The Egyptians certainly had a Lunar Calendar, but we have yet to find a system of Lunar Mansions/Constellations among the Egyptians.  It seems strange that they would not have one and also have a Lunar Calendar.  It seems strange that it was among the Chinese and the other cultures, so plausibly among the Egyptians as well.  At least the evidence for the Lunar Calendar among them is clear and strong:
Egyptian calendar, dating system established several thousand years before the Christian era, the first calendar known to use a year of 365 days, approximately equal to the solar year. In addition to this civil calendar, the ancient Egyptians simultaneously maintained a second calendar based upon the phases of the moon.

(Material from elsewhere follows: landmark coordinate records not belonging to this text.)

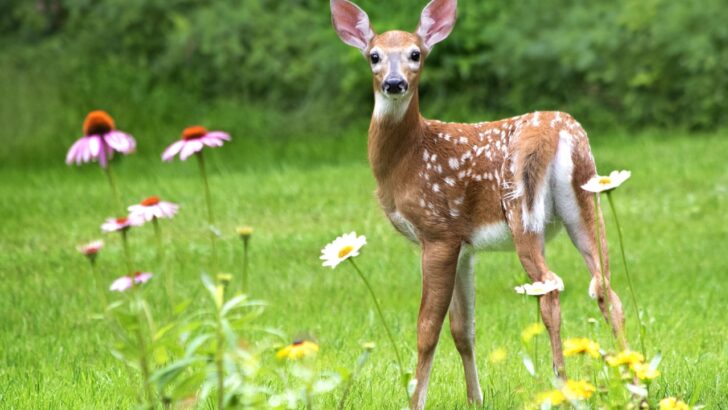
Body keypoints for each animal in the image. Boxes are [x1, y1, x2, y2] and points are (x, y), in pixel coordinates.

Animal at [330, 0, 628, 408]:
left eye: (415, 54)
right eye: (374, 56)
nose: (394, 83)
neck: (408, 158)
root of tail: (558, 132)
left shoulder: (438, 231)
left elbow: (428, 328)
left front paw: (416, 400)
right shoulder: (465, 245)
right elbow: (463, 329)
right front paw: (475, 398)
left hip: (521, 210)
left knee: (551, 288)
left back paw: (562, 385)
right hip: (586, 201)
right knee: (606, 288)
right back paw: (632, 377)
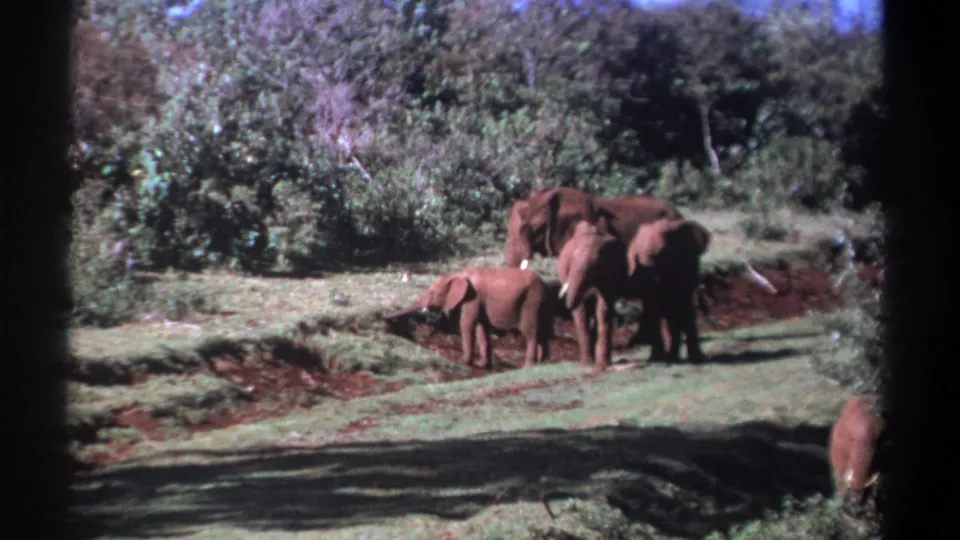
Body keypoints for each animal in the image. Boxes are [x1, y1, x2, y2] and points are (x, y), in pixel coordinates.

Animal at [384, 267, 553, 369]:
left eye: (434, 293)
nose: (384, 318)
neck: (456, 275)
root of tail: (544, 283)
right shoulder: (477, 301)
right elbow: (481, 328)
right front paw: (481, 364)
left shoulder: (471, 298)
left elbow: (467, 324)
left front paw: (463, 362)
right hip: (540, 302)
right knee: (543, 329)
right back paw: (542, 362)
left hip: (531, 299)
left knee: (530, 330)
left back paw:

The Egyptian lunar calendar, the older of the two systems, consisted of twelve months whose duration differed according to the length of a full lunar cycle (normally 28 or 29 days). Each lunar month began with the new moon—reckoned from the first morning after the waning crescent had become invisible—and was named after the major festival celebrated within it. Since the lunar calendar was 10 or 11 days shorter than the solar year, a 13th month (called Thoth) was intercalated every several years to keep the lunar calendar in rough correspondence with the agricultural seasons and their feasts. New Year’s Day was signaled by the annual heliacal rising of the star Sothis (Sirius), when it could be observed on the eastern horizon just before dawn in midsummer; the timing of this observation would determine whether or not the intercalary month would be employed. (

It is interesting that Hugh Nibley wrote, quoting Pineas Mordell, that:
In the oldest of alphabets, the Phoenician and Hebrew, "the order of the letters in the West Semitic System of writing is almost as old as the invention of that system itself.  It is only a short step from here to the hypothesis that the fixation of the order was part and parcel of that invention, that it was in fact a mnemonic device which helped the rapid spread of the West Semitic system of writing." (One Eternal Round, p. 258)
However, as I have shown in other posts it may be that alphabetic letters, rather than a set or static mnemonic device, it was something more like something that people applied a number of acrostics or similar structures to.  In other words, perhaps it was not so much a classic understanding of a static mnemonic in the usual sense, but rather, a set of things that were dynamic, and were applied to a great many things, such as the acrostics in the Psalms.  Hugh Nibley goes on to quote Phineas Mordell, writing that:
According to the Sefer Yetzirah, the letters "were made in the form of a 'state and arranged like an army in battle array,'" as if coordinating human affairs with the order of the cosmos.  We are told that "when Abraham understood it, his wisdom increased greatly, and he taught the whole law." (One Eternal Round, p. 258)
You see, what I believe this is saying is that, instead of being set meanings for the symbols, they were more like chess pieces on a chess board.  Like something dynamic, like the pieces on the Senet board or the Mehen board, the ancient Egyptian games, which I show elsewhere are also associated with the Facsimiles of the Book of Abraham, as well as calendars.  The Sensen Papyrus was the same.  It was a thing that had a ritualistic ordering of symbols, but the symbols were not to be "read" the way this ordering spelled out, but rather, dynamic meanings were to be applied to the characters like in an acrostic.